## Work instruction
Could you print, exactly as they stand, the lines from the one holding "I'm after the" to the end of the data below, and nothing more?

## Data provided
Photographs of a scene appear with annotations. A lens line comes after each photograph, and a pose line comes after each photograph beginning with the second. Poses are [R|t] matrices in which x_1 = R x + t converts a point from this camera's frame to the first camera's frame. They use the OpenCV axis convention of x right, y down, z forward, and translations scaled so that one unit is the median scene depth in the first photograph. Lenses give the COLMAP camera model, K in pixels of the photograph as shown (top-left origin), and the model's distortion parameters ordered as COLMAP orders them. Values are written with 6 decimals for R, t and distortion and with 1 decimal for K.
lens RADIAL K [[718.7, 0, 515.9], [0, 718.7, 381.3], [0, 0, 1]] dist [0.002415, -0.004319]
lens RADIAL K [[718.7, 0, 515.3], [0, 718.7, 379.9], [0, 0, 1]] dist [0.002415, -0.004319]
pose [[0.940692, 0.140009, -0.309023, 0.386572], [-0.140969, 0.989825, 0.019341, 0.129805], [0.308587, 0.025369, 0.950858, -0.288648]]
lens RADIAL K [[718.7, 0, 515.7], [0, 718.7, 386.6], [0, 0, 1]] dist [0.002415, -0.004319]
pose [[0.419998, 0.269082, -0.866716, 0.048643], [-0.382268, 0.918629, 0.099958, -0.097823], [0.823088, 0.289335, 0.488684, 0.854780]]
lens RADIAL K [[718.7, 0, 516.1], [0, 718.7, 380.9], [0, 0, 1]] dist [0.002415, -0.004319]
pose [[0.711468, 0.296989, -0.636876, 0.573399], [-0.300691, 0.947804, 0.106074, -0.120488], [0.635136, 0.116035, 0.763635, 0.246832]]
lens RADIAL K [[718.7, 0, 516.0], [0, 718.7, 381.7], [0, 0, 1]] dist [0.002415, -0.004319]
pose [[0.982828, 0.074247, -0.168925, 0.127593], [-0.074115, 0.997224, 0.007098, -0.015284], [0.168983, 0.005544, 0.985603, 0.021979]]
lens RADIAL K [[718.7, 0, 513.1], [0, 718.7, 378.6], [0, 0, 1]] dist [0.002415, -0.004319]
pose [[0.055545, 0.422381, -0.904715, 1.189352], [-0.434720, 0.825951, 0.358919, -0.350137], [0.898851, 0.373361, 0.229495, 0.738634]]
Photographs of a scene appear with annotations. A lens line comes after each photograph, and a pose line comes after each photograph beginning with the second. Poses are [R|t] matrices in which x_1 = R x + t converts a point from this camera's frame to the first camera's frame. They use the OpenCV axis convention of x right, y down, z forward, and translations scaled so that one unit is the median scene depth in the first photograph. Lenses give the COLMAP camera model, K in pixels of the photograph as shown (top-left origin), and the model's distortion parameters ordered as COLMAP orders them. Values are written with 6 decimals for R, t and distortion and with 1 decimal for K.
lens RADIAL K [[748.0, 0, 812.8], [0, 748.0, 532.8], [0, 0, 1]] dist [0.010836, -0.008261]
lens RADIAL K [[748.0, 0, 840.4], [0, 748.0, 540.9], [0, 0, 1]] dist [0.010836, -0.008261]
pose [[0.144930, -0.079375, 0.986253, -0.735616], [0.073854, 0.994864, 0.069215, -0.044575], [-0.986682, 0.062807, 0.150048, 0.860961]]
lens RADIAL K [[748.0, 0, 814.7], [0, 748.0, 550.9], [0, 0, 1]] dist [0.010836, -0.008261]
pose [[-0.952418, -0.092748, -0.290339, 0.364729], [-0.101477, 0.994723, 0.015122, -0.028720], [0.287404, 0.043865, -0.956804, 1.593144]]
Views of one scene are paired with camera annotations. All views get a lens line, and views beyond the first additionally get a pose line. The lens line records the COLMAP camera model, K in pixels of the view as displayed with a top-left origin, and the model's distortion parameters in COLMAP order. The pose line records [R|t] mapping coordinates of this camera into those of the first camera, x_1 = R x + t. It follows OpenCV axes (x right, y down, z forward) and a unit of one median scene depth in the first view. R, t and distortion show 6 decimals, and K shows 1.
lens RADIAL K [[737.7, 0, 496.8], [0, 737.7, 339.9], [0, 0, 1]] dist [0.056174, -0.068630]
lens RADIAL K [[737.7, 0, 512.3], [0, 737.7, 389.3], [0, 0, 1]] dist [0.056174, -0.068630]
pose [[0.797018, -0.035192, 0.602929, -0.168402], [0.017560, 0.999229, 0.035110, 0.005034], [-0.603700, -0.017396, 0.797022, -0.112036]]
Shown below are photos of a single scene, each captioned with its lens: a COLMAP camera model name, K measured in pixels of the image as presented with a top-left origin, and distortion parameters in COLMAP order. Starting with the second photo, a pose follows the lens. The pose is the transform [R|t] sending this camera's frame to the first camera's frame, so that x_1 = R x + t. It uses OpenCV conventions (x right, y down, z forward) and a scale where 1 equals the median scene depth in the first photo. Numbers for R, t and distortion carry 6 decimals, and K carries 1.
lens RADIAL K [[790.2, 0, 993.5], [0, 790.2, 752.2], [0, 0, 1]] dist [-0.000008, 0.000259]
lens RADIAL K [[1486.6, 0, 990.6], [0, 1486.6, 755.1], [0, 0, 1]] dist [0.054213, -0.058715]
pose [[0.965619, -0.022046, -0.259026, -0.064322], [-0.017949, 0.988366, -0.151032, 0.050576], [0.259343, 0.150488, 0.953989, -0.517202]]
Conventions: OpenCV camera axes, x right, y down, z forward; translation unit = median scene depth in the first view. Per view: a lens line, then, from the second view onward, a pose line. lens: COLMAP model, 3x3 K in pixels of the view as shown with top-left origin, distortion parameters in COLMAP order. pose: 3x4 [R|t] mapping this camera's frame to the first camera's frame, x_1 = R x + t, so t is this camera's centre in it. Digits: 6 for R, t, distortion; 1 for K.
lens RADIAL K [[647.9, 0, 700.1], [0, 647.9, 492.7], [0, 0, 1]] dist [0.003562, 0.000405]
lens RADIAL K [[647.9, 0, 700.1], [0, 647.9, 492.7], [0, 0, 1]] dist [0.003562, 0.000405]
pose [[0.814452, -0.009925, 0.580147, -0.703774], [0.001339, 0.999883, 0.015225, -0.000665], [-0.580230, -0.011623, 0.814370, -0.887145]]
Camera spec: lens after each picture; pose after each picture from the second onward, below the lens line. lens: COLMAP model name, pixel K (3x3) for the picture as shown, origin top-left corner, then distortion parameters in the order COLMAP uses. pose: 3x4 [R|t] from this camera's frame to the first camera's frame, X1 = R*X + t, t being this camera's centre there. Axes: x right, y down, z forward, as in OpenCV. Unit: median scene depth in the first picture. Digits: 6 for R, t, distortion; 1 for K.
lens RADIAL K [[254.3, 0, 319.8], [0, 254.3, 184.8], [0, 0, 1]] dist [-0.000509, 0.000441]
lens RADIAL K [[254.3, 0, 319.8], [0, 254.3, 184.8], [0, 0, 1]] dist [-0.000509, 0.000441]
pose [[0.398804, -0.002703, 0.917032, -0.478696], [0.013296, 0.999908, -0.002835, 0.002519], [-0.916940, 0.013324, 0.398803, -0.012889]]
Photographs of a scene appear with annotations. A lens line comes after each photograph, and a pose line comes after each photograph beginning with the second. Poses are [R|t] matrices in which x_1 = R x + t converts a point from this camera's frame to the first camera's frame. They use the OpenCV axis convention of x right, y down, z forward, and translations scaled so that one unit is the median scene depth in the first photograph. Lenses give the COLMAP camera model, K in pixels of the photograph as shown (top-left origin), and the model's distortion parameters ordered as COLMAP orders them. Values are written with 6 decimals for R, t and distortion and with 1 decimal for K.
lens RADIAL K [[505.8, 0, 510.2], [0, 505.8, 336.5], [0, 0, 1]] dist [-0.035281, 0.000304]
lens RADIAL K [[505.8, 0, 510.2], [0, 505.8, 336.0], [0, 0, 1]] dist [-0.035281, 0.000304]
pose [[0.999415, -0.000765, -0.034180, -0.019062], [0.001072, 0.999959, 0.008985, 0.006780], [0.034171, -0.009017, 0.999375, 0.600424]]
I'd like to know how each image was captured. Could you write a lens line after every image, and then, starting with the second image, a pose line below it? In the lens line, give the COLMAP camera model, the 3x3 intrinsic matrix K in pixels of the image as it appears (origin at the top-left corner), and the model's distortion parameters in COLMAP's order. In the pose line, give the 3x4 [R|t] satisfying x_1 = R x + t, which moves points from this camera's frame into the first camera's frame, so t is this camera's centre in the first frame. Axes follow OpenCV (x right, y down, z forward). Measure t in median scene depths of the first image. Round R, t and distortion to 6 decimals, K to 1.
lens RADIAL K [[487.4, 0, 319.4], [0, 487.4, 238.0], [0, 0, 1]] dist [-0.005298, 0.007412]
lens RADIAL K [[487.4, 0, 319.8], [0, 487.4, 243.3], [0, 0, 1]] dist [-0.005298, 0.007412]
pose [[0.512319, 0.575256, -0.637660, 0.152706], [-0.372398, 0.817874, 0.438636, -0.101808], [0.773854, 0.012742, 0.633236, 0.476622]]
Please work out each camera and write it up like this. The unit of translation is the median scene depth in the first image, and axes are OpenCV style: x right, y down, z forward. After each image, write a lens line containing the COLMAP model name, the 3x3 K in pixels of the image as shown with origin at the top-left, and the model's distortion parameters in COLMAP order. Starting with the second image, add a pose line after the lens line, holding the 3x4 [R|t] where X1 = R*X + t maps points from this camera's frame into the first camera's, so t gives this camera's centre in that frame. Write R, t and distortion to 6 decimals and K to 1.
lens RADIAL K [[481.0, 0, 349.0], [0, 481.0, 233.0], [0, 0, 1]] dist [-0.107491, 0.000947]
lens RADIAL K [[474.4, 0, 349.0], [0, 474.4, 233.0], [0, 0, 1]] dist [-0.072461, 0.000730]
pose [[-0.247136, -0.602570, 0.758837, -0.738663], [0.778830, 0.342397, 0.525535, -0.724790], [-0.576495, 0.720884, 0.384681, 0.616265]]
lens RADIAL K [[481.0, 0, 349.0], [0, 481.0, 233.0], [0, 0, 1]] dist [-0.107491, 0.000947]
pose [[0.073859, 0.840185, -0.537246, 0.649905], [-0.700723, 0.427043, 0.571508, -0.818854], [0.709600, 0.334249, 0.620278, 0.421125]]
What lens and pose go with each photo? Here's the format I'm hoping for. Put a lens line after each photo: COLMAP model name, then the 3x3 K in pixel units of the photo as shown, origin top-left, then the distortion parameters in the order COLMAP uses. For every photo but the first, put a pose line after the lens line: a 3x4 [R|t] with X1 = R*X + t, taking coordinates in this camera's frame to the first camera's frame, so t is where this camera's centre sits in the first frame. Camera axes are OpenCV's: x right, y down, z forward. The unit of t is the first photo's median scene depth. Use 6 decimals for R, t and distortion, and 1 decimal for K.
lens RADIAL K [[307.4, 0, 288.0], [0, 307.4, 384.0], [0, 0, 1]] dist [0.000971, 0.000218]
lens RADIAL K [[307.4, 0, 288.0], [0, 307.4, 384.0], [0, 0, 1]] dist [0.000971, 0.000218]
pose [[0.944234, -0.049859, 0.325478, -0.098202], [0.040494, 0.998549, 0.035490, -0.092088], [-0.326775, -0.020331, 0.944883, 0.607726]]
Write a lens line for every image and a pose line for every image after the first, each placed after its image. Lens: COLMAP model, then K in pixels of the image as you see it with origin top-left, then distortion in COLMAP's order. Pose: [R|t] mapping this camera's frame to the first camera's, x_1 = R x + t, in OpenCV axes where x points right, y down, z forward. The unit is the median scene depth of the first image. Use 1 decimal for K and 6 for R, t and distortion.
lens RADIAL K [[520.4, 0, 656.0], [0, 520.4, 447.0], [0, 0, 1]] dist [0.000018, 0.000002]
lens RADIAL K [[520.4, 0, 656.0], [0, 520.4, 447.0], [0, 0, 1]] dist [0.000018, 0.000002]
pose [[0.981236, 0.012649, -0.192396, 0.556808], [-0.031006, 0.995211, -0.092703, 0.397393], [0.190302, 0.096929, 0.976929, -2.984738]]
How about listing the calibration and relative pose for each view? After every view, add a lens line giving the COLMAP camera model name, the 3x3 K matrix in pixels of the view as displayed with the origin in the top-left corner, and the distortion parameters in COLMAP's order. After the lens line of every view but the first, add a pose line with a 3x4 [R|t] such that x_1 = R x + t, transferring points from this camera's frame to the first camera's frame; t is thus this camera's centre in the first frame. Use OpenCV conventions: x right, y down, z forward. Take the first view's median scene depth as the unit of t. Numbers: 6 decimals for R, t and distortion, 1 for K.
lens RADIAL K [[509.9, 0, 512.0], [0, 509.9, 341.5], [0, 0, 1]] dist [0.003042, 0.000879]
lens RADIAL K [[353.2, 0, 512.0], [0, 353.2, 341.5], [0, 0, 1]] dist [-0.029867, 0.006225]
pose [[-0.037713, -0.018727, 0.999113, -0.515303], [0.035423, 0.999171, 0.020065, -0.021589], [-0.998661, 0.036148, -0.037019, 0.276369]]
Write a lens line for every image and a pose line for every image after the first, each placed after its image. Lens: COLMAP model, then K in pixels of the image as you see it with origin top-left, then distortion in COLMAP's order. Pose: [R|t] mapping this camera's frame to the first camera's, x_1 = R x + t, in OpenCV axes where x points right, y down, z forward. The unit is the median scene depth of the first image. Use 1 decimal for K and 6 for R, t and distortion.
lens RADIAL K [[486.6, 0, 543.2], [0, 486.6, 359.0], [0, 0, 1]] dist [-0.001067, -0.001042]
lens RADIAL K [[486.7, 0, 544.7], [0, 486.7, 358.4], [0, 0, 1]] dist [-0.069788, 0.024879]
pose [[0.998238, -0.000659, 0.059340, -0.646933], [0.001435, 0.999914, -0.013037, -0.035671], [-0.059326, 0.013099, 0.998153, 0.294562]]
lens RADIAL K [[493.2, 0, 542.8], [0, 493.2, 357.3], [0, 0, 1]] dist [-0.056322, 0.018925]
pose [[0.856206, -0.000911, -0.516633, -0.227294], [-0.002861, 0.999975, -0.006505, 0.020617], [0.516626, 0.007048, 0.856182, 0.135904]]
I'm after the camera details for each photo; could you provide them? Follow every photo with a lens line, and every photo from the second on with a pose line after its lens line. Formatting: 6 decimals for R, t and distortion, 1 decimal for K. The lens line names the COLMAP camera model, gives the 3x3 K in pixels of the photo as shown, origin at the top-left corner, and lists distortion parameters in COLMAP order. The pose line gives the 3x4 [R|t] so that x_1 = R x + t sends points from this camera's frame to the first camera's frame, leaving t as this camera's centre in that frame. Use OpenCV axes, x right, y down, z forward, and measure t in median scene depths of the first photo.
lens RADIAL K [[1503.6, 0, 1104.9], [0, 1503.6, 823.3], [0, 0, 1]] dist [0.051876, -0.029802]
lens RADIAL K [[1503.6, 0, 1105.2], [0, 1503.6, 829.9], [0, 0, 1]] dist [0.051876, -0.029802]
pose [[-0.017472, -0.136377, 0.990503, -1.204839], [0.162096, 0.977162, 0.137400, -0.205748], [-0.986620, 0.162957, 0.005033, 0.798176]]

## Result
I'm after the camera details for each photo; could you provide them? Follow every photo with a lens line, and every photo from the second on with a pose line after its lens line. Formatting: 6 decimals for R, t and distortion, 1 decimal for K. The lens line names the COLMAP camera model, gives the 3x3 K in pixels of the photo as shown, origin at the top-left corner, and lists distortion parameters in COLMAP order. The pose line gives the 3x4 [R|t] so that x_1 = R x + t sends points from this camera's frame to the first camera's frame, leaving t as this camera's centre in that frame. Use OpenCV axes, x right, y down, z forward, and measure t in median scene depths of the first photo.
lens RADIAL K [[1503.6, 0, 1104.9], [0, 1503.6, 823.3], [0, 0, 1]] dist [0.051876, -0.029802]
lens RADIAL K [[1503.6, 0, 1105.2], [0, 1503.6, 829.9], [0, 0, 1]] dist [0.051876, -0.029802]
pose [[-0.017472, -0.136377, 0.990503, -1.204839], [0.162096, 0.977162, 0.137400, -0.205748], [-0.986620, 0.162957, 0.005033, 0.798176]]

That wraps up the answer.